1. Field of the Invention
The present invention relates to a semiconductor memory device. More particularly, the present invention relates to a trench-capacitor dynamic random access memory (DRAM) with a folded gate conductor and method of fabrication thereof.
2. Description of the Prior Art
A memory chip is an integrated circuit (IC) made of millions of transistors and capacitors. In the most common form of computer memory, dynamic random access memory (DRAM), a MOS transistor and a storage capacitor are paired to create a memory cell, which represents a single bit of data. Memory cells are etched onto a silicon wafer in an array of columns (bitlines) and rows (wordlines). The intersection of a bitline and wordline constitutes the address of the memory cell. The storage capacitor holds the bit of information. The MOS transistor acts as a switch that lets the control circuitry on the memory chip read the storage capacitor or change its state. The storage capacitor typically comprises a top electrode, a storage node, and a capacitor dielectric layer.

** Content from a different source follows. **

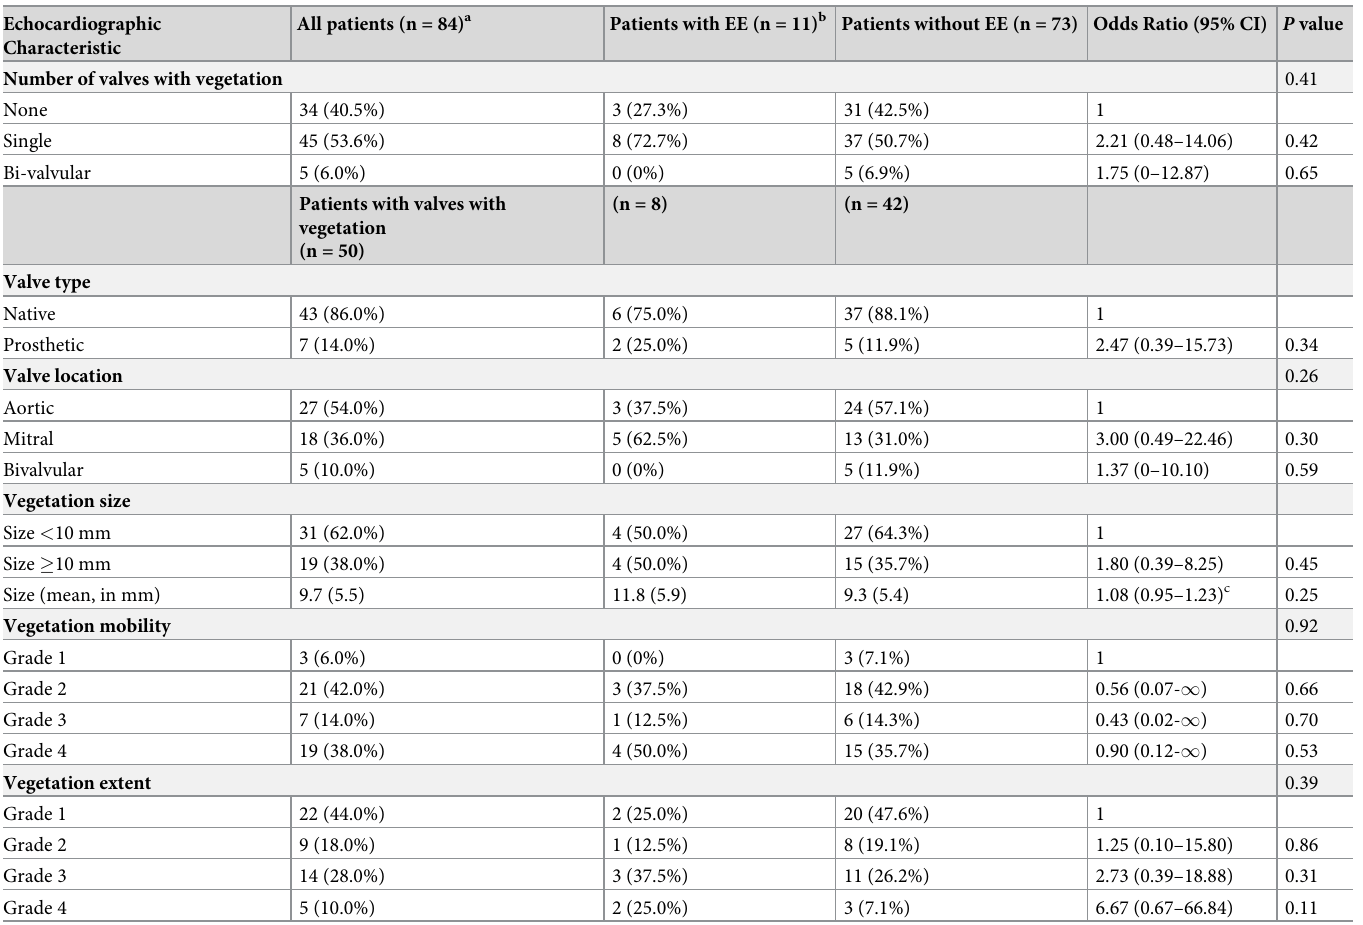
Table 3. Echocardiographic characteristics of patients with an embolic event occurring after echocardiography. Echocardiographic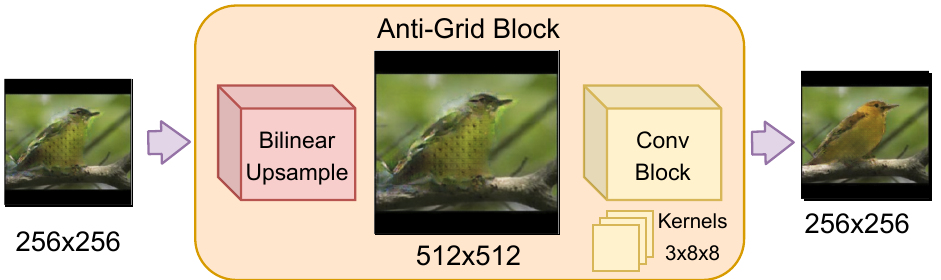
Figure 5. The Anti-Grid Block exploits a linear function to upsample the image, and 8 × 8 convolu- tional kernels provide the learned smoothing function.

DRAM devices having deep trench (DT) capacitors are well known in the art. In the case of DRAM, in order to fabricate a lot of memory cells in the same memory device, the base area of the memory cells must be small. At the same time, the electrode plates of the capacitors of the memory cells must have sufficient surface area to store enough charge. Because cell size determines chip density, size and cost, reducing cell area is the DRAM designer's primary goal. Cell area may be reduced by shrinking the individual feature size, or by forming structures, which make more efficient use of the chip surface area. The latter approach is particularly desirable. In a typical process for fabricating trench-capacitor DRAMs, the capacitor structure is completely formed prior to the formation of the transistor gate conductor (GC) structure. Thus, a typical process sequence involves the steps of opening the trench, filling the trench, forming the node conductors, then forming the gate stack structure.